Unemployment in the 21-nation currency area rose to 6.2% in February, from the all-time low of 6.1% in January, the European Union's statistics agency Eurostat said Wednesday.
Joblessness broadly held steady across the bloc, slightly up in Italy, marginally down in Spain, while unchanged in France and Germany.
However, the war in Iran and the ensuing rise in inflation caused by soaring energy prices, could threaten firms' hiring or ability to hold onto staff.
A more timely survey of the eurozone's manufacturing companies, also published Wednesday, by S&P Global said employment was reduced at an accelerated rate in March.
The unemployment rate will be a key pivot for the European Central Bank as it calibrates its policy response in the coming months, Claus Vistesen, chief eurozone economist at Pantheon Macroeconomics, said in a note.

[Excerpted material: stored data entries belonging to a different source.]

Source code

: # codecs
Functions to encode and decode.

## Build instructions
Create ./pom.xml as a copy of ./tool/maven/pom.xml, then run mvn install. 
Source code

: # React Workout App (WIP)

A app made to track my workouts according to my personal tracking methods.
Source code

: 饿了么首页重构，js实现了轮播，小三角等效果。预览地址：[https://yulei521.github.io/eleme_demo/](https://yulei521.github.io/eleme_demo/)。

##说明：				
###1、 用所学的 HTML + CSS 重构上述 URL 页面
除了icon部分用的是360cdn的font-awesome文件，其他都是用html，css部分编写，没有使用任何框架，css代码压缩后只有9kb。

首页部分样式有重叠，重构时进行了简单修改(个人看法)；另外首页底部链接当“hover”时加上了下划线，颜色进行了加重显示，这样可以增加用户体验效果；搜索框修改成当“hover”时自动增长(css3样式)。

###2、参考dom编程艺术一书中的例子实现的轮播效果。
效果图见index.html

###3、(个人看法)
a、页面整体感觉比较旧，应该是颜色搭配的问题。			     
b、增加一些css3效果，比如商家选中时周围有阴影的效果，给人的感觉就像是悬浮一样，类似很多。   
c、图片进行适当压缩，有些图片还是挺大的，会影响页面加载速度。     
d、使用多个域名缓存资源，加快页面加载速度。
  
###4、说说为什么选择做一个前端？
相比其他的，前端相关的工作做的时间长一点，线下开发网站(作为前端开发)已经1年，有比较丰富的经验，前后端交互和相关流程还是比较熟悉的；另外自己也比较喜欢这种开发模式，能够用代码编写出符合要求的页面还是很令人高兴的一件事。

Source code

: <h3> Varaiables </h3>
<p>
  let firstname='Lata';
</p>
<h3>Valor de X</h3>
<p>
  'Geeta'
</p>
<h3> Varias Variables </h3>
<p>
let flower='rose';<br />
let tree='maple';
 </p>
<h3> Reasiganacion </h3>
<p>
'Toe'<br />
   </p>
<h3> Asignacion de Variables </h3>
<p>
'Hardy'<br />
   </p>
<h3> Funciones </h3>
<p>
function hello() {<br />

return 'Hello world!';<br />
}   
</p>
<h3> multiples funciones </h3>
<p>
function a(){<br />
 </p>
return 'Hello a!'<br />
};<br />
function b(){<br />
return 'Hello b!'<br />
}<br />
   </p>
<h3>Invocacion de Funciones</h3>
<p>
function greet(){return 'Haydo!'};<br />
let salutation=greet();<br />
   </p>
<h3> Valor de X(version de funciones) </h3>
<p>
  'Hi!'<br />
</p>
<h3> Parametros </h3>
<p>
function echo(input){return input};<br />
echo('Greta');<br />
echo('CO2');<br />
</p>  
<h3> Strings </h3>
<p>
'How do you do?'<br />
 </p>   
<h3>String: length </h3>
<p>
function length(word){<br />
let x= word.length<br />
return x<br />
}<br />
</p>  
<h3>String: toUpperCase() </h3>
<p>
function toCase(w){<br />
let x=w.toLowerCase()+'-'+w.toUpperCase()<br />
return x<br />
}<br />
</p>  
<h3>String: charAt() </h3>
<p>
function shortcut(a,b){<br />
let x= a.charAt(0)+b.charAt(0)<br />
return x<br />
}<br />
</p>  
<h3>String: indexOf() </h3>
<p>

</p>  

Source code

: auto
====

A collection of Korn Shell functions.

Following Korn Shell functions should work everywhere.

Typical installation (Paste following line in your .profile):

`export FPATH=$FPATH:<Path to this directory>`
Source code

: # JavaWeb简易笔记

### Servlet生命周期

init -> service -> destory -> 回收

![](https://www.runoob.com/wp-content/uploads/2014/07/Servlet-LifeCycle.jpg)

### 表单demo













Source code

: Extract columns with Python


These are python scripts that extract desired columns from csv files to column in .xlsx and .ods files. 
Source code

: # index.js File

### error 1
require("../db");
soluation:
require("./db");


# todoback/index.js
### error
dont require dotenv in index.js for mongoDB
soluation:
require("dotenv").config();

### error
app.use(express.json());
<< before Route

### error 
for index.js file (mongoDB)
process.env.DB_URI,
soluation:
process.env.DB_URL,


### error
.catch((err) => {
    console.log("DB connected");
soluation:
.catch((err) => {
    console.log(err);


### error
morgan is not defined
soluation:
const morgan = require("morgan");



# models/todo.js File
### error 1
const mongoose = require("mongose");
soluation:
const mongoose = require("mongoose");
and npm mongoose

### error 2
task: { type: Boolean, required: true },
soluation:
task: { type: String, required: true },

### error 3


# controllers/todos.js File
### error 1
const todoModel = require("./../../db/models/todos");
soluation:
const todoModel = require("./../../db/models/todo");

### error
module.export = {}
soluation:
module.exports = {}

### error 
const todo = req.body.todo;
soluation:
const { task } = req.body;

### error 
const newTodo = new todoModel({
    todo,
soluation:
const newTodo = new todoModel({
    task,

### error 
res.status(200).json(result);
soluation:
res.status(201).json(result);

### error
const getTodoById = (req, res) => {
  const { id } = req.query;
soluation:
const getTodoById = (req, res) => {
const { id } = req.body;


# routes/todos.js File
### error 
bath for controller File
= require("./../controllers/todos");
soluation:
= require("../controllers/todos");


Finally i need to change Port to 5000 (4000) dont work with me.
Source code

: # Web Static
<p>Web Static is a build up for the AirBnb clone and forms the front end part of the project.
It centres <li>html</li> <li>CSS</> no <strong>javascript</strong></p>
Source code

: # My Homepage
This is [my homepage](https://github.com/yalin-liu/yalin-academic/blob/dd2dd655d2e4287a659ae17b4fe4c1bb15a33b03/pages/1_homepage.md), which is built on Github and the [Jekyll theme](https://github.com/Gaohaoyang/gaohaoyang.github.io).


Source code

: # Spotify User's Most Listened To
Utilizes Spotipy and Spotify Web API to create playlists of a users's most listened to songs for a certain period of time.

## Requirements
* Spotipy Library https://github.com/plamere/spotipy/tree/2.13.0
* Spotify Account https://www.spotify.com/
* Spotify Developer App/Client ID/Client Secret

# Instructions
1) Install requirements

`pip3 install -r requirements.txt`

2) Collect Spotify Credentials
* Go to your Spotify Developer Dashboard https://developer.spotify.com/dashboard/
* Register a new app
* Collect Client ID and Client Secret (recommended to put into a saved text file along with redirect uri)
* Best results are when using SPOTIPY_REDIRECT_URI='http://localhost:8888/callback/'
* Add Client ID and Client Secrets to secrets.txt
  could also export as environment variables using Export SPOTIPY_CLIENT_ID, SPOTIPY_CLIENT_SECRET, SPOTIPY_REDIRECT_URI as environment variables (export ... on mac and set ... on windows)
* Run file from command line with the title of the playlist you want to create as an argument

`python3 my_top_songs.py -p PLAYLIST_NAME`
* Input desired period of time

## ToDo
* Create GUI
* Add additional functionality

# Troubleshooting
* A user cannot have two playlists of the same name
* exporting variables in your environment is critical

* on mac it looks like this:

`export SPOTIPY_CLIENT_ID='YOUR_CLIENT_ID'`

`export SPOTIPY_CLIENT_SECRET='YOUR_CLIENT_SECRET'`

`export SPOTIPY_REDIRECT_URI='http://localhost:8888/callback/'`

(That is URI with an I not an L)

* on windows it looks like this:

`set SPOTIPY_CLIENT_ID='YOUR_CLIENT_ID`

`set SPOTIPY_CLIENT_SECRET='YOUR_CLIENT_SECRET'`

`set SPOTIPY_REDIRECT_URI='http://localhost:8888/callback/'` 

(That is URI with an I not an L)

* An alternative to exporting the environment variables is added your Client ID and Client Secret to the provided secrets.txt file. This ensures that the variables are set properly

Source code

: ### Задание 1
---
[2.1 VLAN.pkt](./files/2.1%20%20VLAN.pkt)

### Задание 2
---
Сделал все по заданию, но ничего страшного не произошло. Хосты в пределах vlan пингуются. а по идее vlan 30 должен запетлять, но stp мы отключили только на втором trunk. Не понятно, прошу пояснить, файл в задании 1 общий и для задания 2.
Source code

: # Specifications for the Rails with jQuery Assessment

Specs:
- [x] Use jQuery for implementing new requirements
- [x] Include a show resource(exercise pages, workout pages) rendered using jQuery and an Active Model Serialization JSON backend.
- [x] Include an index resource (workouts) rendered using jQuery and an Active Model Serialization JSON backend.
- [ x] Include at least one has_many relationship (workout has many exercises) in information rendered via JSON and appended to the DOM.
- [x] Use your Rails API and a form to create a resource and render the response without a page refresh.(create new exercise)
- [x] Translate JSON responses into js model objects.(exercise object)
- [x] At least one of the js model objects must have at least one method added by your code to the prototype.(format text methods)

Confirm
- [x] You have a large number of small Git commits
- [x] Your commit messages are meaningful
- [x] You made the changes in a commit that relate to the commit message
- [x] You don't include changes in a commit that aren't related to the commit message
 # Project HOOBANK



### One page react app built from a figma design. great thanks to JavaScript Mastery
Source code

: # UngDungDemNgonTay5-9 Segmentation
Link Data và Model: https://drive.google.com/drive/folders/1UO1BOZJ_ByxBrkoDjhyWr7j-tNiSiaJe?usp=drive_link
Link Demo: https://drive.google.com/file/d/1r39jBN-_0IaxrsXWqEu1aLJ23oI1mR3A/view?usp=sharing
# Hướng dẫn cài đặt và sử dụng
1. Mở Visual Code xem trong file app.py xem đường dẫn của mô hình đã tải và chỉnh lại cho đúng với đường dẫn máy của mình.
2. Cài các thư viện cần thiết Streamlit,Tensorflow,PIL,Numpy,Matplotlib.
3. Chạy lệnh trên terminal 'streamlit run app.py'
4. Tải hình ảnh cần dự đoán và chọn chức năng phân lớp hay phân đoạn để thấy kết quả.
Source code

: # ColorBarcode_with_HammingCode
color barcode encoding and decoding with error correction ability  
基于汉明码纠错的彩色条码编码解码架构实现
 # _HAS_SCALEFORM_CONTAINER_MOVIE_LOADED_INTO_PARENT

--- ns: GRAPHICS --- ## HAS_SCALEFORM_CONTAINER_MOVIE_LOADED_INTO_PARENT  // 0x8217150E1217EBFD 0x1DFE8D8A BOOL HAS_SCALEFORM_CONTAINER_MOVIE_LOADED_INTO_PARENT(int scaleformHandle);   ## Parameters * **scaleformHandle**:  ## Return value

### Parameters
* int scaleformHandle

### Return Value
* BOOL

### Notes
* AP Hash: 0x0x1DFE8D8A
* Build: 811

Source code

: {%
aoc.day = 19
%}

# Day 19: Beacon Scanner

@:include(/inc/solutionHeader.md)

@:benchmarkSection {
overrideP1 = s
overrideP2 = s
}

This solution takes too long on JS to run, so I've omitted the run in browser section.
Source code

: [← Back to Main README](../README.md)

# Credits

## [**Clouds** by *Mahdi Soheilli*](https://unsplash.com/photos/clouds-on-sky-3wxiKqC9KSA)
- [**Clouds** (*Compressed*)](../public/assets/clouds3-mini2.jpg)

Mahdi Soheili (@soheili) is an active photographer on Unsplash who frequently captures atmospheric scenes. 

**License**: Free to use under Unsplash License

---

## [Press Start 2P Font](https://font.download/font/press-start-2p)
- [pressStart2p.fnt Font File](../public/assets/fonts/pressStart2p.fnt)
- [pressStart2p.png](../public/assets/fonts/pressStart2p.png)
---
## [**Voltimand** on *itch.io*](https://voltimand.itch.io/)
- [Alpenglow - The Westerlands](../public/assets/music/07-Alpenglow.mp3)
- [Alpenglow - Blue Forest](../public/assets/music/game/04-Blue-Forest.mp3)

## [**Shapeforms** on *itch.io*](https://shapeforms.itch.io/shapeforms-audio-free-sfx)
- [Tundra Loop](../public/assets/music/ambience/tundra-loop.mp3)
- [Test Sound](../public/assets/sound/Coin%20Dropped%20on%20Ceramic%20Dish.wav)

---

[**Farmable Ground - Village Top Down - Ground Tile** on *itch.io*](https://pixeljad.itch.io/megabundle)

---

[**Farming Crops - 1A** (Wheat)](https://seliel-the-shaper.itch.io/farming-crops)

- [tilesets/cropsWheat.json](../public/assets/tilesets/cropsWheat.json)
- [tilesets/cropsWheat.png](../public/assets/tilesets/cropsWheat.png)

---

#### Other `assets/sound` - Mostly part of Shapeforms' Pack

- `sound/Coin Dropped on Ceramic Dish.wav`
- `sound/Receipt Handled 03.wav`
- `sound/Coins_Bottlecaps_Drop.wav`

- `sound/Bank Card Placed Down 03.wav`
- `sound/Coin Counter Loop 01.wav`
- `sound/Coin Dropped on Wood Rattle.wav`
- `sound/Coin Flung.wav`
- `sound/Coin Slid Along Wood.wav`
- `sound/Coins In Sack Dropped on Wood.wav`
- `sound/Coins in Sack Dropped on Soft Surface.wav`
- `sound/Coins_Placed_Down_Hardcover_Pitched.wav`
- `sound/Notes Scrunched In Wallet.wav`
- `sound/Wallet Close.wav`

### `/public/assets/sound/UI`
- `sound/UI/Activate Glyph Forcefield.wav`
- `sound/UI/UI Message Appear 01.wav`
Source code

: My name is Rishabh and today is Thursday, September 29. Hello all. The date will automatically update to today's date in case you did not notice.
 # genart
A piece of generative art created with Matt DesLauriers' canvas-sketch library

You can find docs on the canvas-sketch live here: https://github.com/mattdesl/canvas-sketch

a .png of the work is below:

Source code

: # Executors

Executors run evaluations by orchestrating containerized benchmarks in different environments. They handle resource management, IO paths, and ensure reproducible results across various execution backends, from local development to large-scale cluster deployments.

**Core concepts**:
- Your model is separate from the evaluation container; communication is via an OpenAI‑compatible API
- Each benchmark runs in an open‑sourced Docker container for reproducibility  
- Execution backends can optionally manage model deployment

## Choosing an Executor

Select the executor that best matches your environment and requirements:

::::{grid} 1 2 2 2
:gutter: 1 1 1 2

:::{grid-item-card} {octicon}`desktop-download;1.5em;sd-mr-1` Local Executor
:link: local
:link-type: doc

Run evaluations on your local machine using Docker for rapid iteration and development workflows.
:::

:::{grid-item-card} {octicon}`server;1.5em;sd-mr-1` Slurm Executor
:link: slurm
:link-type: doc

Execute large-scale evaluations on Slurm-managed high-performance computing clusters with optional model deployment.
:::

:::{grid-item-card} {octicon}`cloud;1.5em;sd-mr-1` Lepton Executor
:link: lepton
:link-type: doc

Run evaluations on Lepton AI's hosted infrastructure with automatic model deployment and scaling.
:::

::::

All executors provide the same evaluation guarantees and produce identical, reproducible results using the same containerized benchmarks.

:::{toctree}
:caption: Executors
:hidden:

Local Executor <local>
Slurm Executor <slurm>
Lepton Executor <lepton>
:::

Policymakers will need to be attentive to accelerating wage demands should the jobless rate remain low, which would support the ECB raising rates regardless of the underlying damage to the economy, he said.
Inflation expectations have already risen sharply after the blockage of the Strait of Hormuz sent energy costs higher. Eurozone inflation climbed to 2.5% in March, above the ECB's target, from 1.9% in February.
ECB rate setters will be concerned about being too slow to tighten monetary policy should higher oil-and-gas prices mean workers demand and get higher wages to cover their higher energy bills, leading to companies raising the prices of goods and services they provide.
The central bank said last month it expects the unemployment rate to average at 6.3% in both 2026 and 2027, before falling back to 6.2% in 2028.